Extract

Q. How do these supplies reach southern California?

A. Permian basin supplies reach southern California through the El Paso (EP) and Transwestern (TW) pipelines. San Juan supplies reach southern California through EP, TW, and Questar’s Southern Trails pipeline. Rocky Mountain supplies reach southern California through the Kern River Pipeline and can also reach southern California through Northwest Pipeline (NWP) and TransColorado Pipeline via El Paso. Supplies from western Canada reach southern California through Gas Transmission Northwest (GTN) and PG&E. The capacities of interstate pipelines directly serving California are shown in Table 2.

Table 2. Capacities of Interstate Pipelines Serving California

|Pipeline |Capacity (MMcfd) |

|Transwestern |1,210 |

|El Paso |3,710 |

|Kern River |1,830 |

|GTN |2,190 |

|Southern Trails |120 |

|Total |9,060 |

Q. How much natural gas storage capacity exists in the relevant market area?

A. Based on the Natural Gas Market Study by the CPUC and the CEC of February 8, 2006, there is 1,077 Bcf of storage capacity in the western states, 210 Bcf of which is in California.

Q. Do you have additional evidence that southern California is part of an integrated market that includes the four major producing basins and the state of California itself?

A. Yes. An additional indicator of an integrated market is the correlation of prices at various locations within the market area. High correlation of price changes over time at certain locations indicates that these locations form an integrated market. Correlation of southern California prices with prices at other locations is illustrated in Figures 2 through 6. Each of these figures shows the monthly (bid-week) price at the California border compared with the price at another key pricing point in the western U.S.

Figure 2 shows SoCal border prices with Permian basin prices over the period January 1995 through April 2007. For most of the period, prices move closely together and price differentials are small, reflecting the transportation costs. The exception is the period starting in July 2000 and running through June 2001. Over that period, particularly December 2000 through June 2001, the price differentials became large, due to an unexpected shortage of pipeline capacity. This episode will be discussed further below. The correlation between SoCal border and Permian prices over the period before July 2000 is 0.943, which is very high. Since July 2001 the correlation is even higher at 0.988.

Figure 3 shows the relationship between SoCal border and San Juan basin prices. The correlation between the two series shows the same pattern as Figure 2 and price differentials are small except for the July 2000 through June 2001 period. The correlation between the two series of prices is very high. Figures 4 and 5 show the correlation between SoCal border and Rocky Mountains and between SoCal border and Canadian gas prices. Canadian gas prices are shown delivered to Malin as well as to the Canada/U.S. border at Sumas. Again, the price correlations are very high.

Q. What is the relevance of the fact that gas prices in southern California are so closely correlated with prices at other key locations in the western U.S.?

A. As discussed above, market power is the ability to affect prices on a sustained basis to a degree that makes withholding of supply profitable. As shown above, prices in the western U.S. and the California border move together. This implies that for an entity to have market power in southern California, that entity must have the ability to affect prices throughout the western U.S. This, in turn, requires that the entity’s size must be large relative to the size of the relevant market, which is the western U.S. and Canada.

Q. In your answer above you show that gas in the western U.S. and Canada move together very closely indicating that this area forms an integrated market. However, the correlation is not as close over the period July 2000 to June 2001. Why was this period different?

Given entries
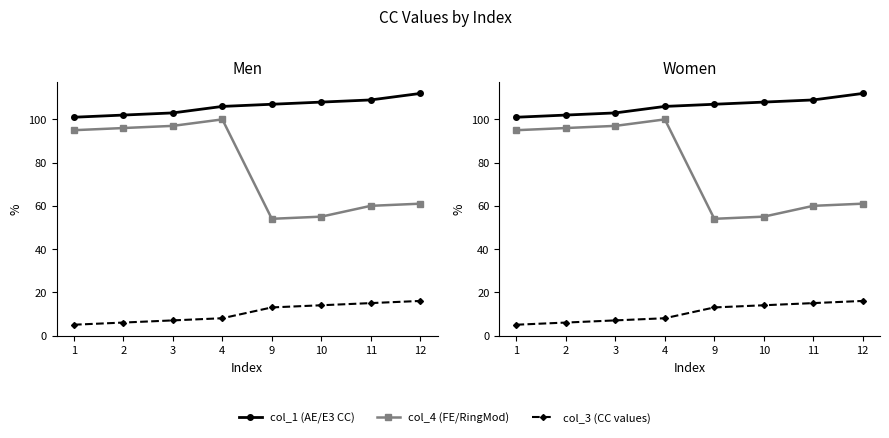

What is the difference between the maximum and second lowest values in the col_4 (FE/RingMod) series?

45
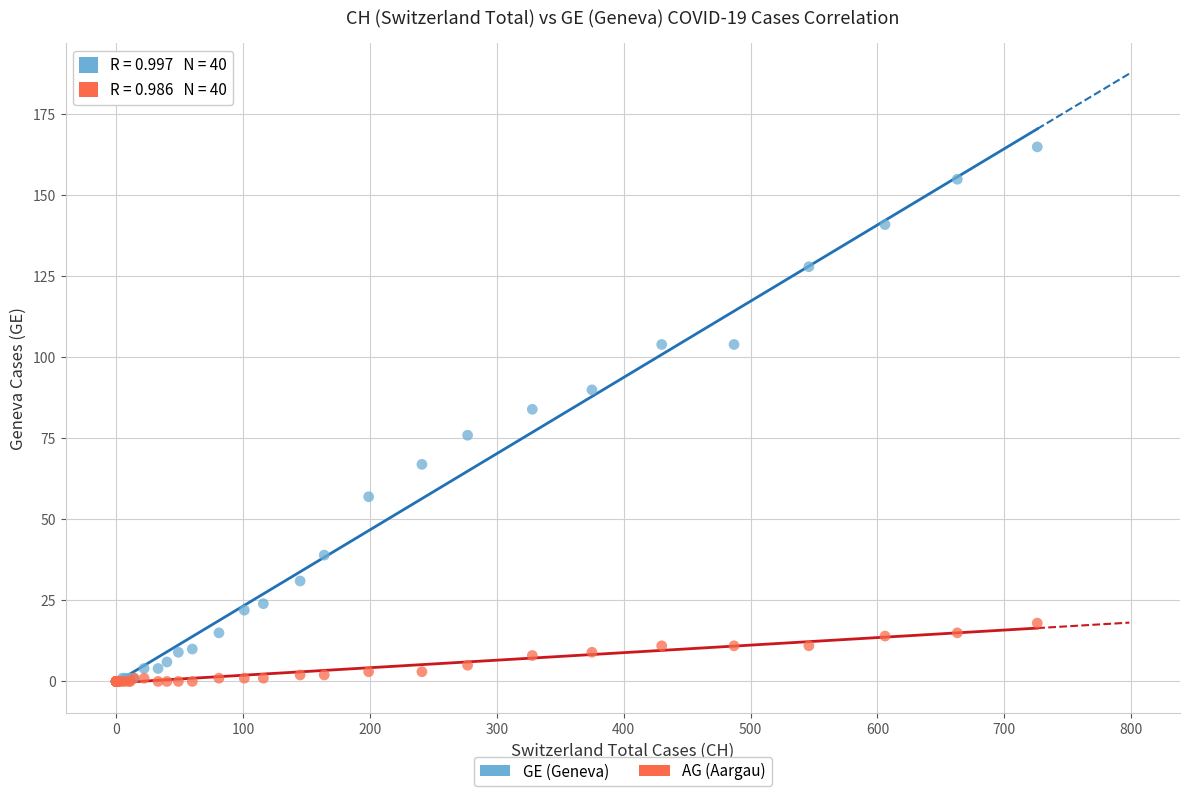

Which series contains the highest Y value?

GE (Geneva)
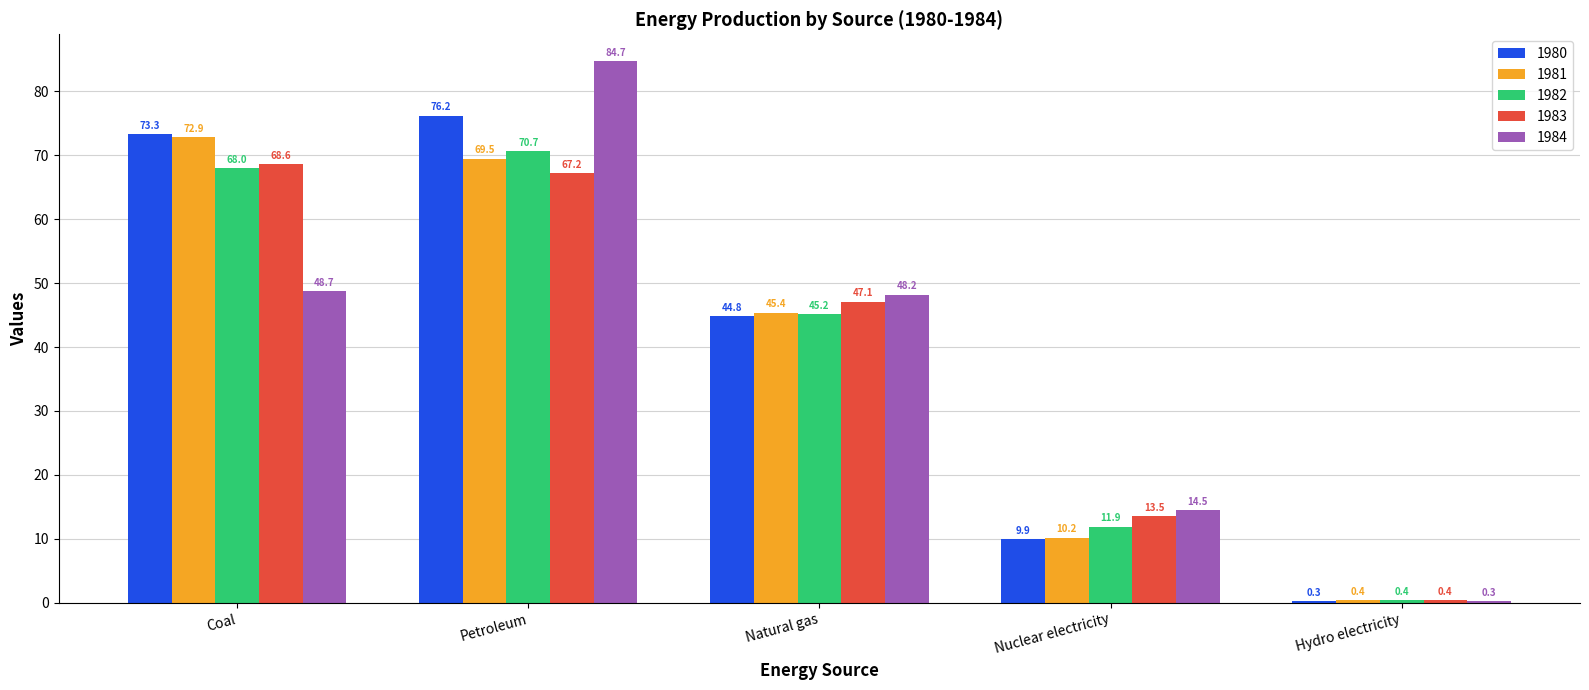

Which series has the largest total across all categories?

1980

Tasks to carry out
A. Answer these questions from the gas supply text:
(i) What capacity does Table 2 list for the Kern River pipeline?
(ii) How much of the western states' storage capacity is in California?
(iii) What is the correlation between SoCal border and Permian prices since July 2001?
B. Reproduce the part of the gas supply text that begins at the words "Q. How much" and stops after "is in California.".
The rows have no connection to the gas supply text.

Solution set
A.
(i) 1,830 MMcfd
(ii) 210 Bcf
(iii) 0.988

B.
Q. How much natural gas storage capacity exists in the relevant market area?

A. Based on the Natural Gas Market Study by the CPUC and the CEC of February 8, 2006, there is 1,077 Bcf of storage capacity in the western states, 210 Bcf of which is in California.